# Cedars Hotel Newquay



## chaoticreason (Oct 6, 2010)

I had some prior exterior shots of The Cedars Hotel but for the life of me can't find them now.
Anyhows,I used to live on George Street directly opposite of the Cedars Hotel,it was then; ten years back a nice respectable hotel with a gorgeous garden,and Koi Carp in an outdoor pond complete with a Monet-esque style bridge.Many a small young frog from the horrors of the road did I rescue from the now beaten flat pond.
All good memories of the place lie beneath a fire and impending destruction - very soon to come.
Well! if you can't get to a place in it's heyday atleast you can go to it's Requiem Mass.

As it used to be...






Welcome?

























These look like a bum's petrol bombs?





Old Mother Hubbard
Went to the cupboard,
To give the poor dog a bone:
When she came there,
The cupboard was bare,
And so the poor dog had none.

⁂

# [Request A]
In the forum post about the Cedars Hotel in Newquay, which street did the poster once live on?
# [Request B]
Carry on the forum post about the Cedars Hotel in Newquay from its final line.

[Data items]
⁂

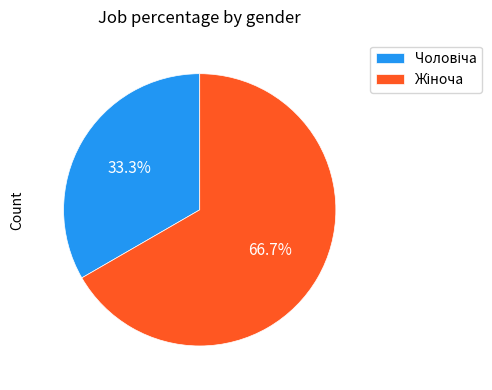

Count the number of slices in the pie.

2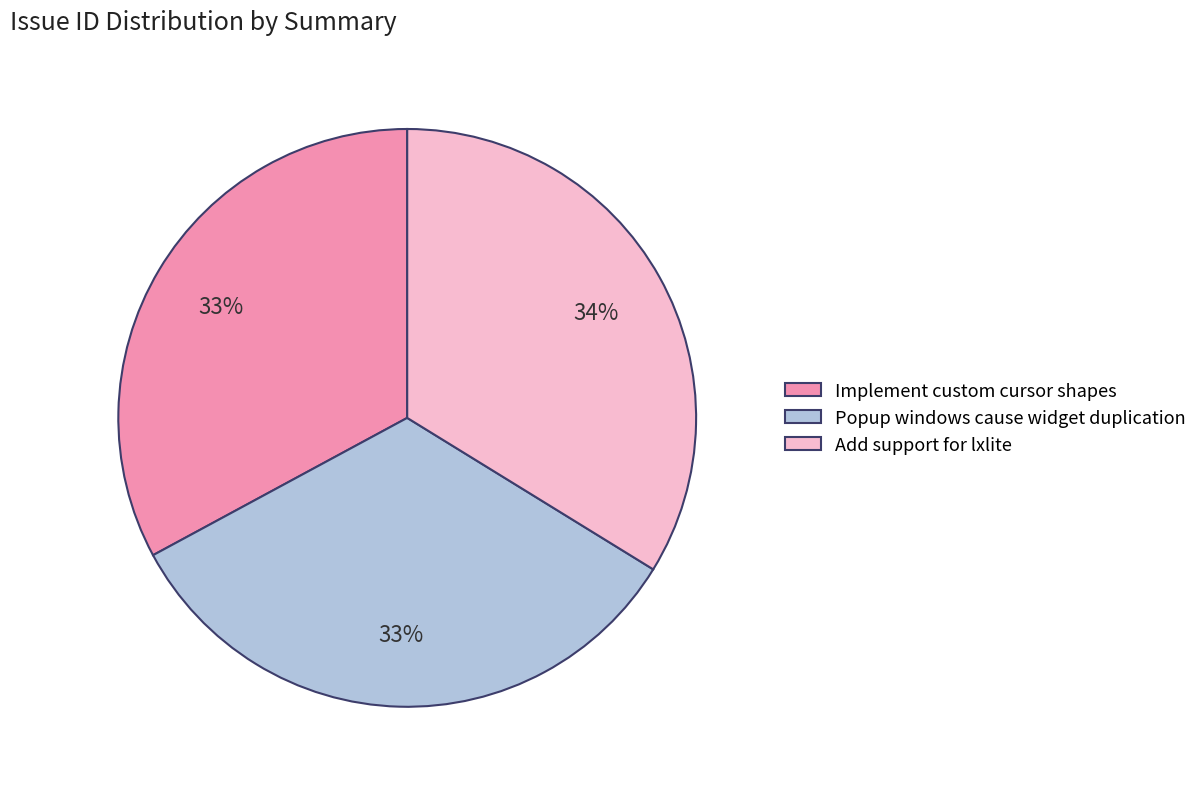

Count the number of slices in the pie.

3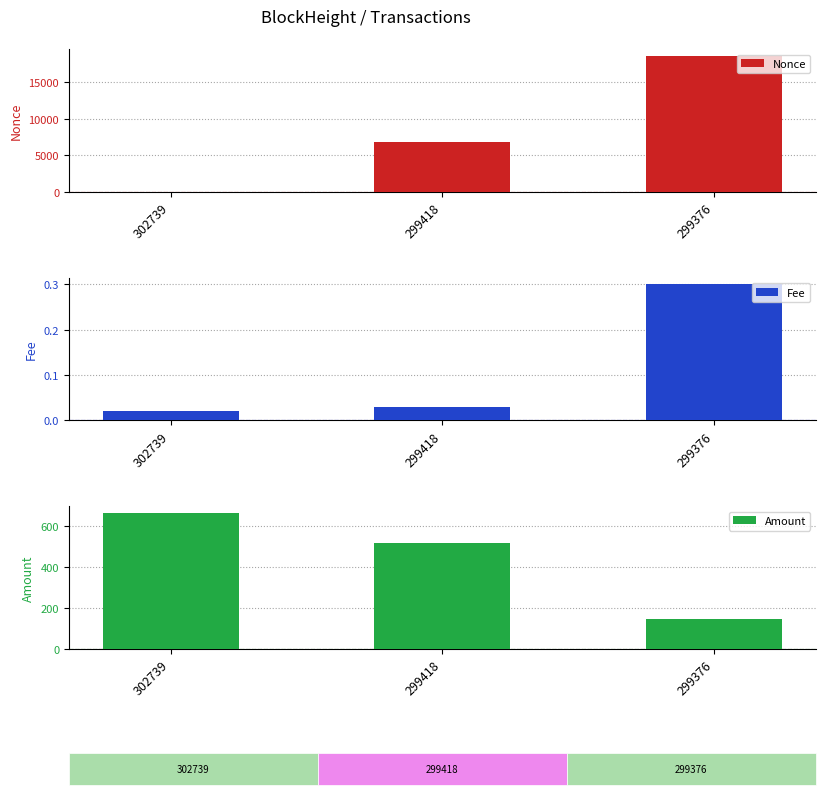

At which label does Amount first exceed 520?

302739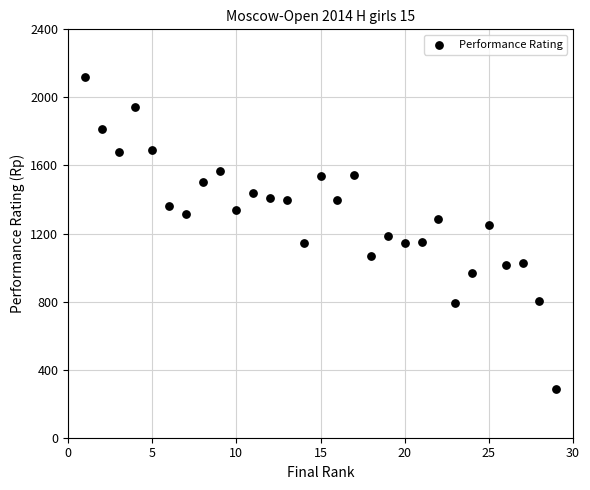

What is the range of Y values (max minus min)?

1833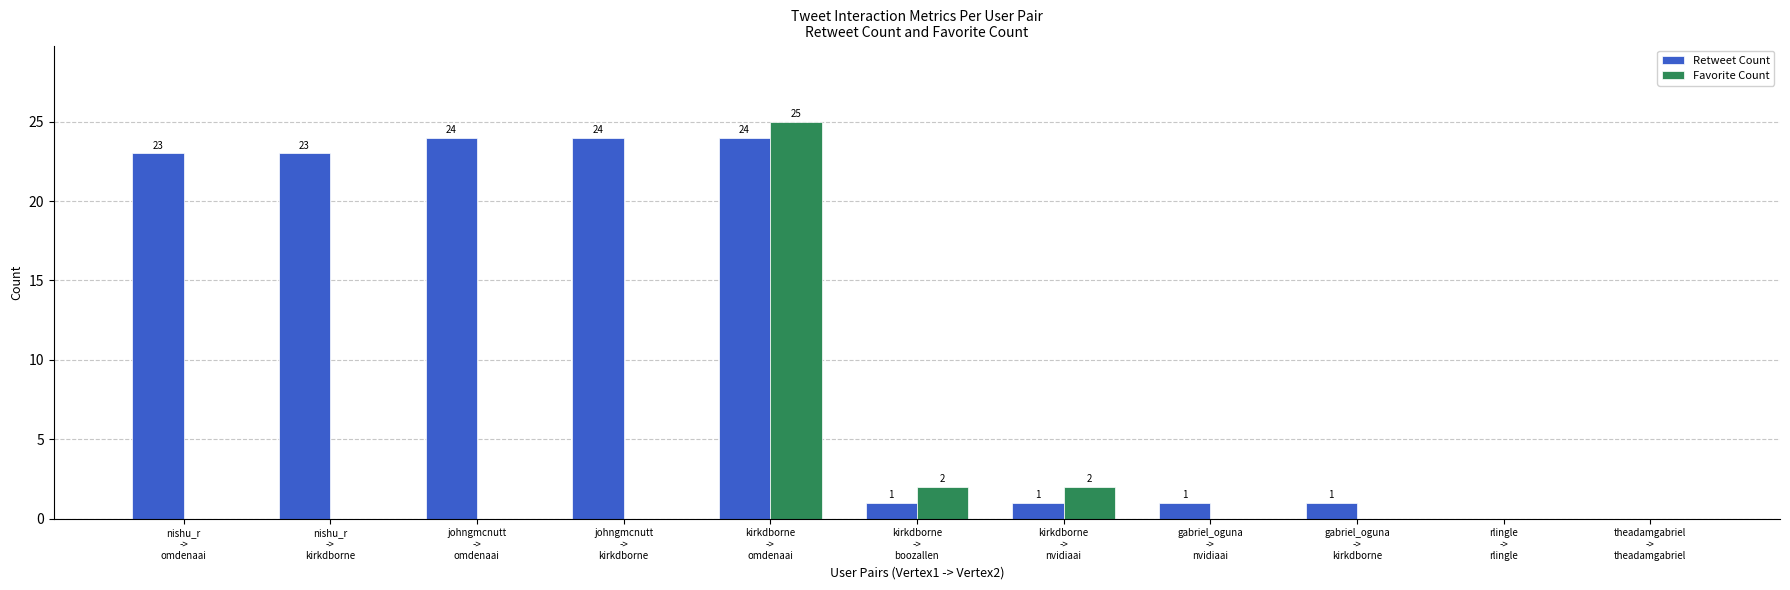

At which category is the sum across all series the highest?

kirkdborne
->
omdenaai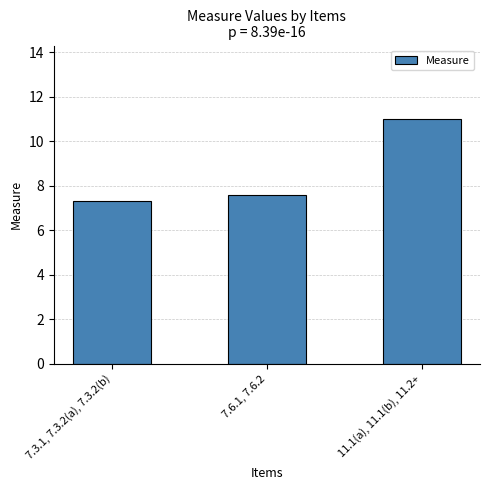

Are the bars horizontal?

No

⁂

# [Response box A]
George Street, directly opposite the Cedars Hotel.

# [Response box B]
She went to the baker's
To buy him some bread;
When she came back
The dog was dead!

She went to the undertaker's
To buy him a coffin;
When she came back
The dog was laughing.

She took a clean dish
to get him some tripe;
When she came back
He was smoking his pipe.

She went to the alehouse
To get him some beer;
When she came back
The dog sat in a chair.

She went to the tavern
For white wine and red;
When she came back
The dog stood on his head.
She went to the fruiterer's
To buy him some fruit;
When she came back
He was playing the flute.

She went to the tailor's
To buy him a coat;
When she came back
He was riding a goat.

She went to the hatter's
To buy him a hat;
When she came back
He was feeding her cat.

She went to the barber's
To buy him a wig
When she came backHe was dancing a jig.

She went to the cobbler's
To buy him some shoes;
When she came back
He was reading the news.

She went to the sempstress
To buy him some linen;
When she came back
The dog was spinning.

She went to the hosier's
To buy him some hose;
When she came back
He was dressed in his clothes.

The Dame made a curtsy,
The dog made a bow;
The Dame said, Your servant;
The dog said, Bow-wow.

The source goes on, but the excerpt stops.